Dr Jean-Michel Brideron

RAPPEL
Prise en charge des frot­tis ASCUS – L.SIL (Gyne­web 2005) 
[Lire]

La prise en charge des frot­tis ASCUS com­porte 3 options :

  • Frot­tis de contrôle à 6 et 12 mois
    et en l’absence d’anomalie, pas­sage au rythme de sui­vi habi­tuel. Cette approche est facile mais ne per­met pas de cla­ri­fier la situa­tion : beau­coup de frot­tis conti­nuent de reve­nir ASC-US et les lésions de haut grade sous-jacentes au frot­tis ASC-US ne sont pas tou­jours clai­re­ment iden­ti­fiées au frot­tis de contrôle.
  • La col­po­sco­pie immédiate
    Elle est per­for­mante pour recon­naître les lésions de haut grade sous-jacentes aux frot­tis ASC-US (sen­si­bi­li­té 90%). Cepen­dant la pra­tique de la col­po­sco­pie à toutes les femmes ayant un ASC-US va recon­naître des ano­ma­lies visuelles qui cor­res­pondent à des modi­fi­ca­tions sub-nor­males du col (spé­ci­fi­ci­té infé­rieure à 50 %).
    Les biop­sies diri­gées sur les modi­fi­ca­tions mineures en col­po­sco­pie conduisent à des diag­nos­tics de CIN1. La CIN1 est peu repro­duc­tible (concor­dance diag­nos­tique : 50 %).
    La col­po­sco­pie peut donc géné­rer des sur­diag­nos­tics et des surtraitements.
  • Option test HPV :
    les études ran­do­mi­sées actuel­le­ment dis­po­nibles (ALTS) concluent :
    • la sen­si­bi­li­té du test HPV à iden­ti­fier les lésions de haut grade sous-jacentes au frot­tis ASC-US est de 12 % supé­rieure à la sen­si­bi­li­té du frot­tis de contrôle.
    • Cette sen­si­bi­li­té est éva­luée à 96 %. Elle est iden­tique lorsqu’on a réa­li­sé deux frot­tis de contrôle à six mois d’intervalle.
    • Les faux néga­tifs de deux frot­tis de contrôle conven­tion­nels pour les CIN de haut grade sont de 6,25 %, de 2,25 % pour les frot­tis liquides alors que le test HPV a des faux néga­tifs de 4 % mais instantanément.

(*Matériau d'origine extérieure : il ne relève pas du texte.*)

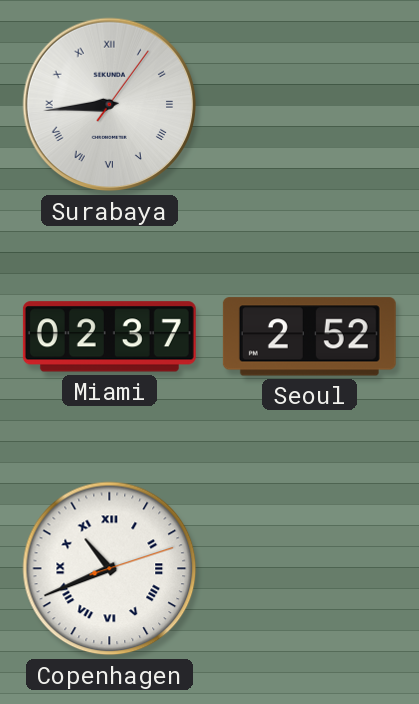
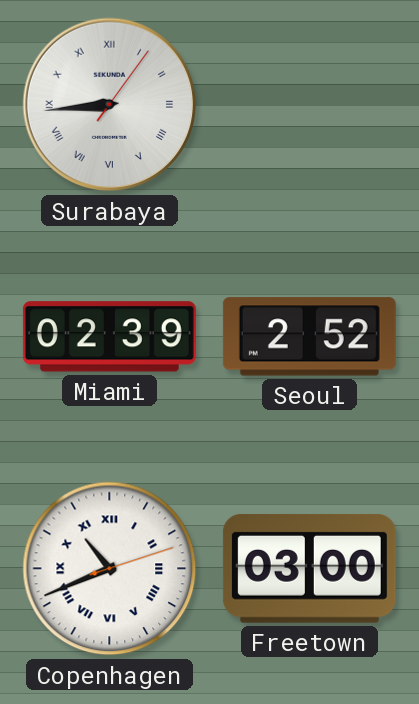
Miami: 02:37 -> 02:39
Freetown: none -> 03:00
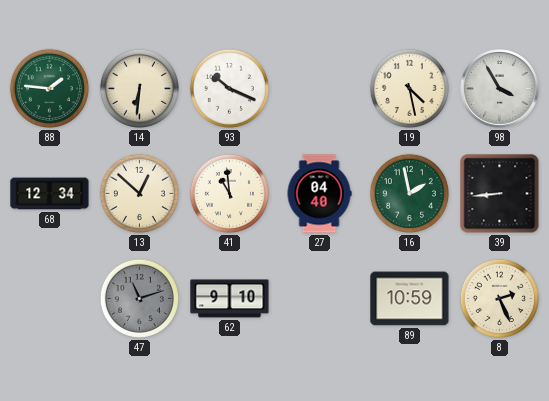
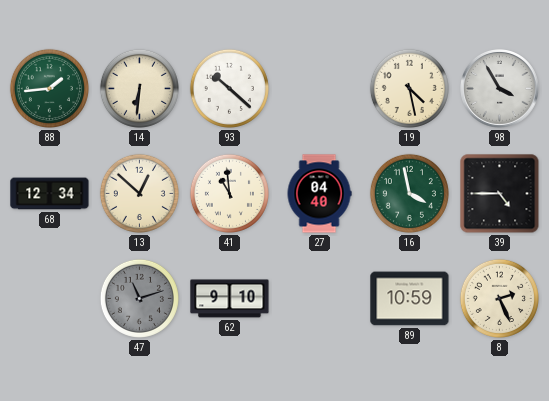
88: 1:46 -> 1:44
93: 10:19 -> 10:22
16: 1:58 -> 3:58
39: 8:44 -> 4:45
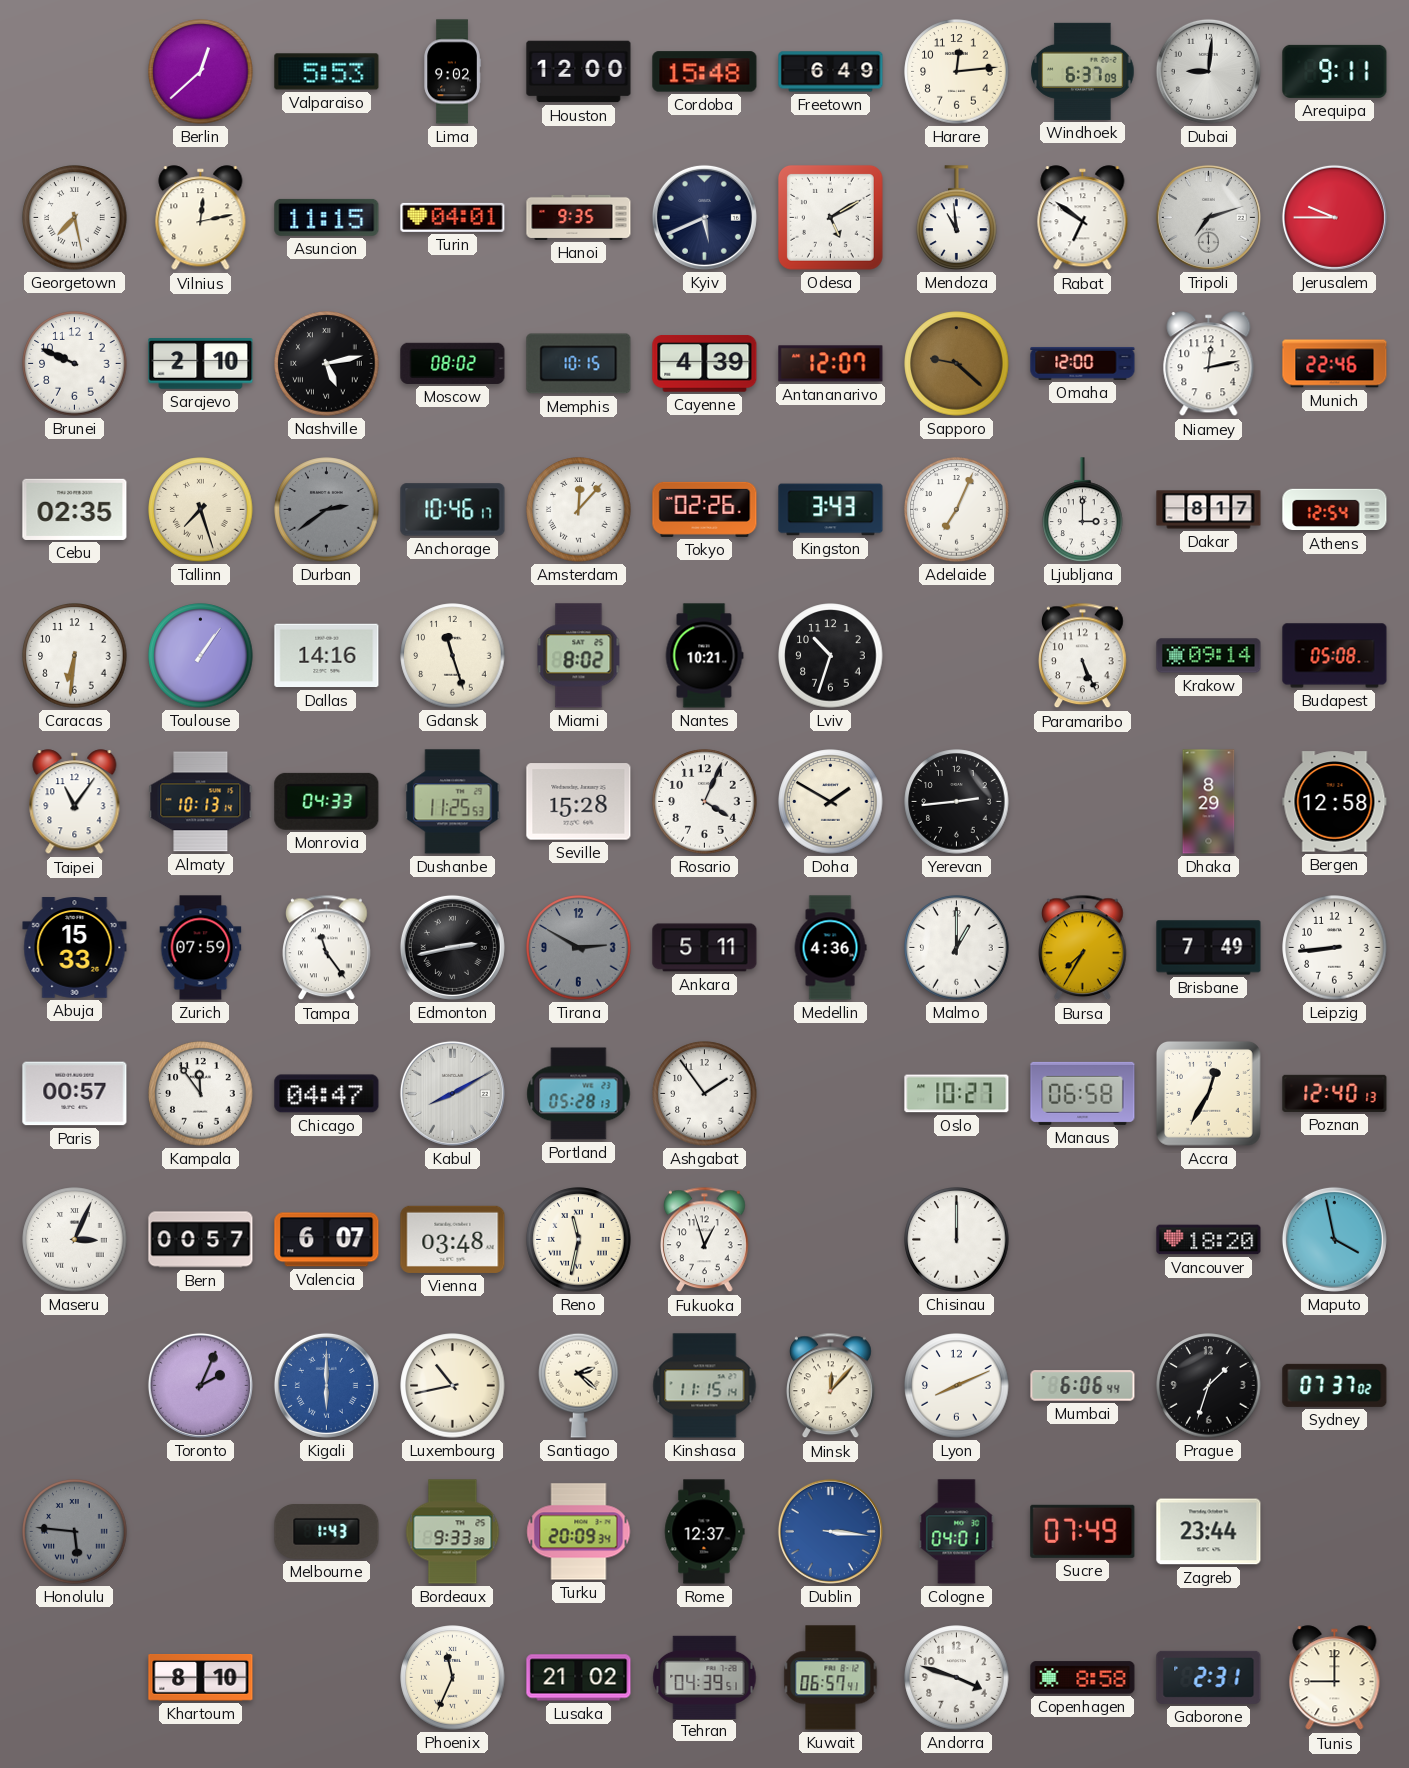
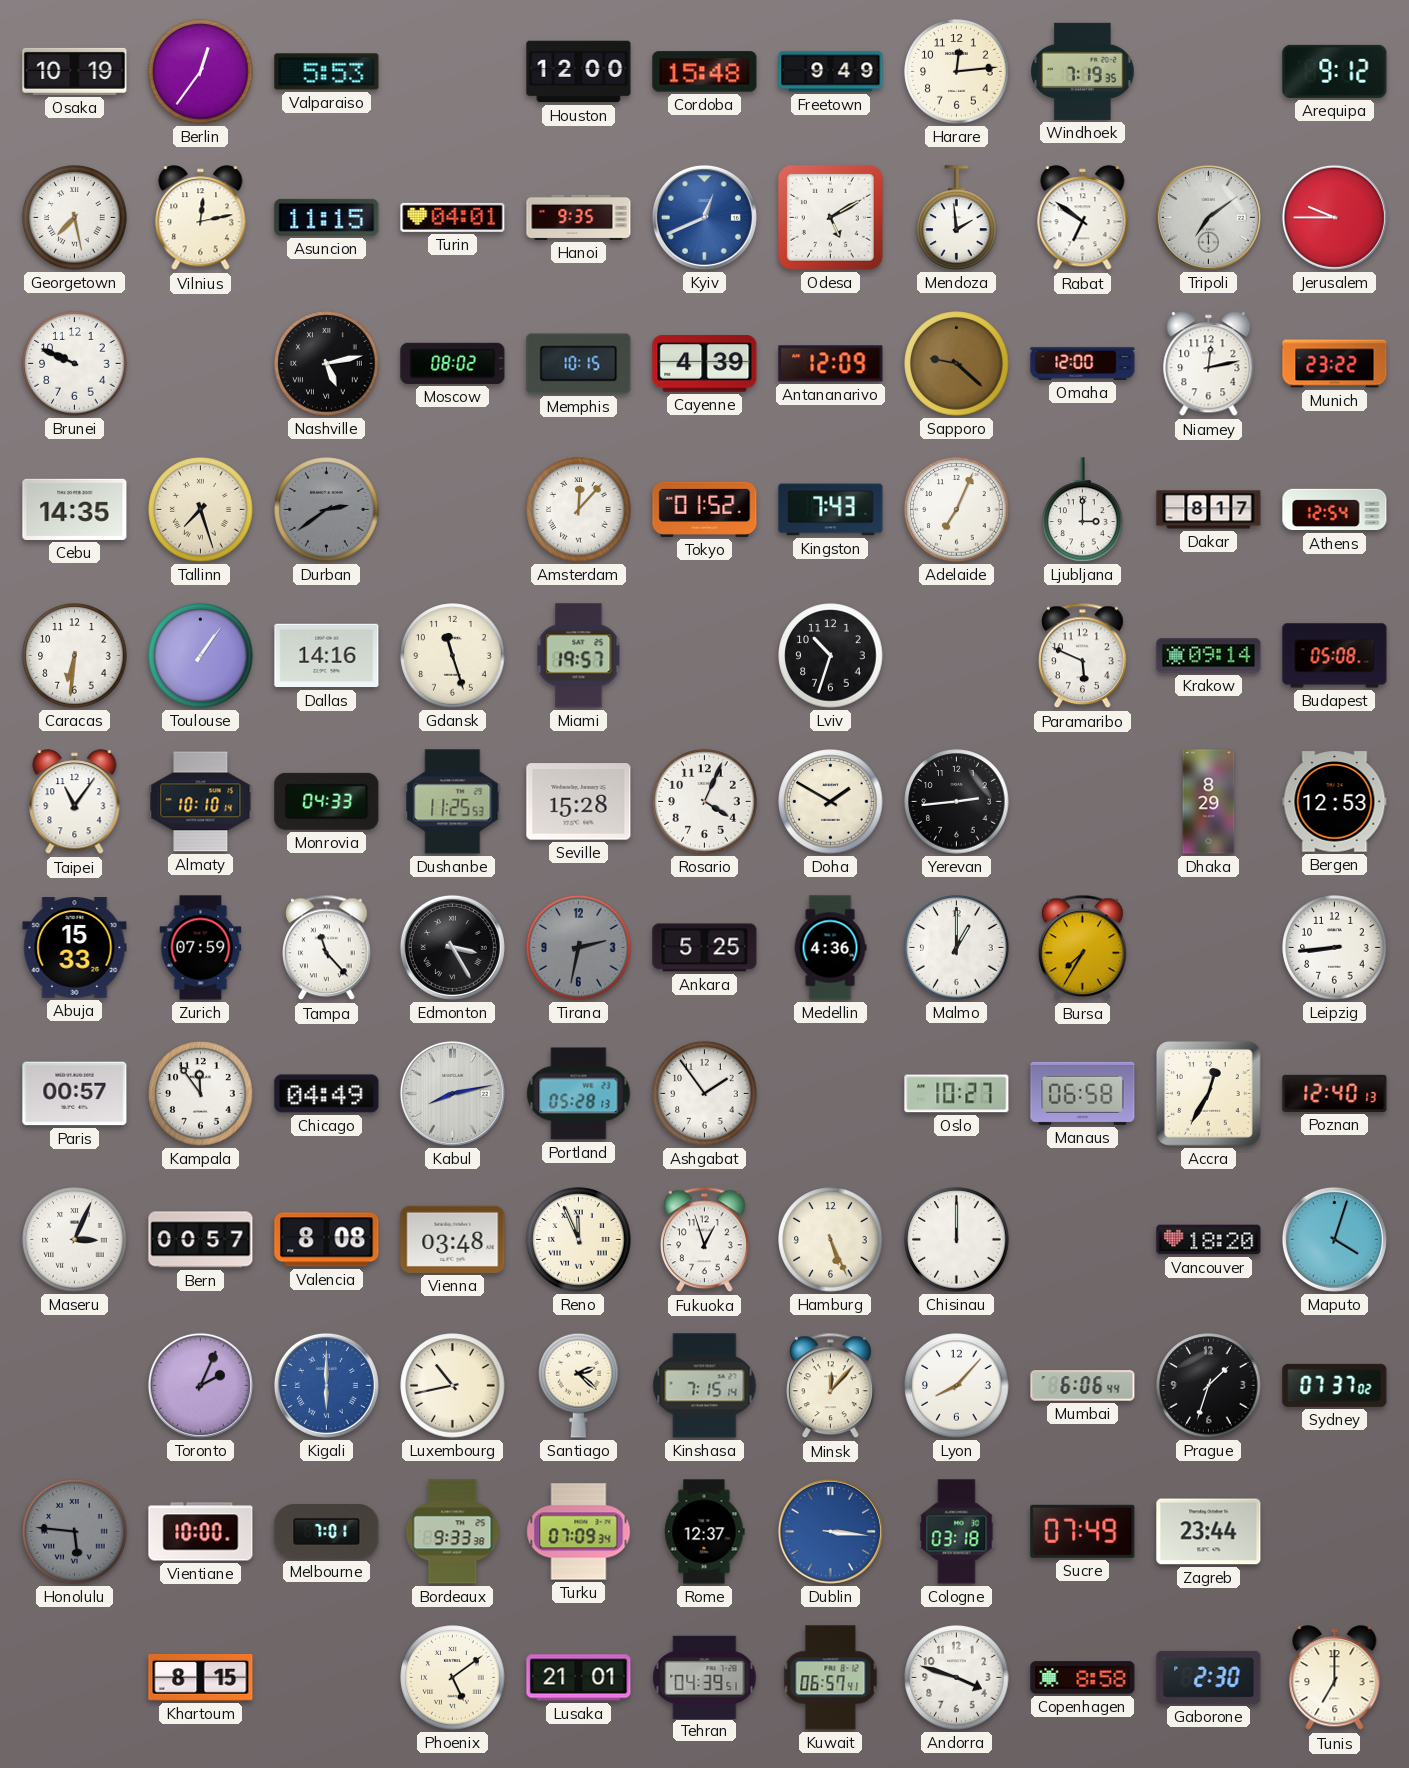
Osaka: none -> 10:19
Berlin: 12:38 -> 12:36
Lima: 9:02 -> none
Freetown: 6:49 -> 9:49
Windhoek: 6:37 -> 7:19
Dubai: 9:01 -> none
Arequipa: 9:11 -> 9:12
Kyiv: 5:41 -> 12:41
Kyiv dial: navy -> blue
Mendoza: 10:59 -> 1:59
Tripoli: 7:12 -> 7:09
Sarajevo: 2:10 -> none
Antananarivo: 12:07 -> 12:09
Munich: 22:46 -> 23:22
Cebu: 02:35 -> 14:35
Anchorage: 10:46 -> none
Tokyo: 02:26 -> 01:52
Kingston: 3:43 -> 7:43
Miami: 8:02 -> 19:57
Nantes: 10:21 -> none
Paramaribo: 5:26 -> 5:49
Almaty: 10:13 -> 10:10
Bergen: 12:58 -> 12:53
Tampa: 11:24 -> 11:23
Edmonton: 2:43 -> 3:25
Tirana: 2:50 -> 2:32
Ankara: 5:11 -> 5:25
Brisbane: 7:49 -> none
Chicago: 04:47 -> 04:49
Kabul: 8:10 -> 8:13
Valencia: 6:07 -> 8:08
Reno: 11:32 -> 11:56
Hamburg: none -> 5:26
Maputo: 3:58 -> 4:03
Kinshasa: 11:15 -> 7:15
Lyon: 8:11 -> 8:07
Vientiane: none -> 10:00
Melbourne: 1:43 -> 7:01
Turku: 20:09 -> 07:09
Cologne: 04:01 -> 03:18
Khartoum: 8:10 -> 8:15
Phoenix: 11:34 -> 5:09
Lusaka: 21:02 -> 21:01
Gaborone: 2:31 -> 2:30
Tunis: 9:00 -> 7:00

    Les patientes ASC-US, HPV posi­tif sont éva­luées à 45 %; par­mi elles, 20 % ont des lésions de haut grade his­to­lo­gi­que­ment confirmées.
    Ce chiffre est exac­te­ment celui des lésions de haut grade sous-jacentes aux L.SIL. Le pro­fil bio­lo­gique et mor­pho­lo­gique des ASC-US HPV posi­tif est iden­tique à celui des femmes ayant une L.SIL.
    La pra­tique du test HPV chez les patientes ASC-US mécon­naît 1 % de lésions de haut grade sous-jacentes.

Les recom­man­da­tions actuelles fran­çaises (2005)

Elles indiquent qu’il est pos­sible de deman­der un test HPV pour prendre en charge les femmes ayant un frot­tis ASC-US ; seules iront en col­po­sco­pie les patientes HPV à haut risque positif.
Les patients HPV néga­tif peuvent faire l’objet d’un sui­vi habi­tuel à un an.